Either way, a photo is worth a thousand words, so I'll let them speak for me.
My guess is these bats are Lesser long-nosed (Leptonycteris curasoae yerbabuenae) but I'm not sure. In the southwest, September's pollinator of the month award goes to the bats! They're migratory and spend their winters in Mexico, returning to Arizona as early as the second week in April. However, by fall they will arrive en masse. Pregnant females congregate at maternity roosts, give birth and raise their young throughout the summer. Males form separate, smaller colonies, making their own "Batman" caves, I suppose.
For more detailed information on bats visit here.
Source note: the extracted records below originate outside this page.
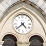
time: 4:38
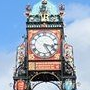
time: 3:24
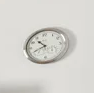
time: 10:40
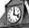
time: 12:18
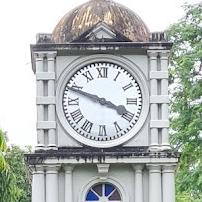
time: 3:48
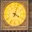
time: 4:03
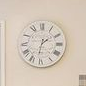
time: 1:32
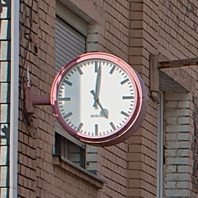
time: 5:01
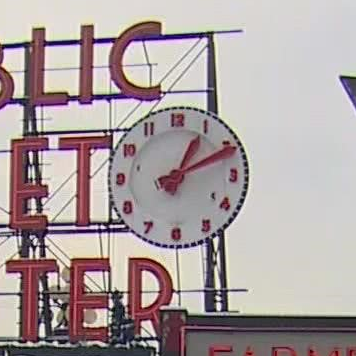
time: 1:10
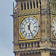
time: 12:26
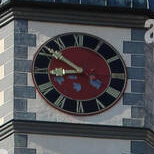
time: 8:51
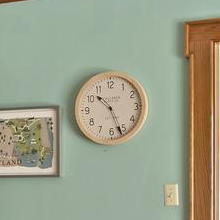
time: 10:26
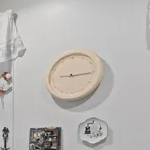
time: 9:15
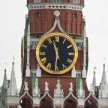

In part it reads..."An extremely important factor in bat pollination of cacti and agaves, is that it helps maintain healthy desert ecosystems. During late spring in the Sonoran Desert, the white flowers of Saguaro (Carnegiea gigantea) cacti bloom for just one evening to attract Lesser Long-nosed Bats (Leptonycteris curasoae yerbabuena) and Mexican Long-tongued Bats (Choeronycteris mexicana) for pollination."
At first I thought, "Wow, they drink way too much nectar." I wanted to make a 'bat block' wrap for the feeders. But then I read, "In 1988 these bats were listed as endangered by the U.S. Fish and Wildlife service. Maternity roost disturbance and effects of habitat loss are the primary threats for these bats." Now, knowing their survival in in peril, I'll have to leave some juice for my newest little blind babies.
My heart aches for wildlife and the human conditions we inflict on them, so any part I can play in helping critter out, I will.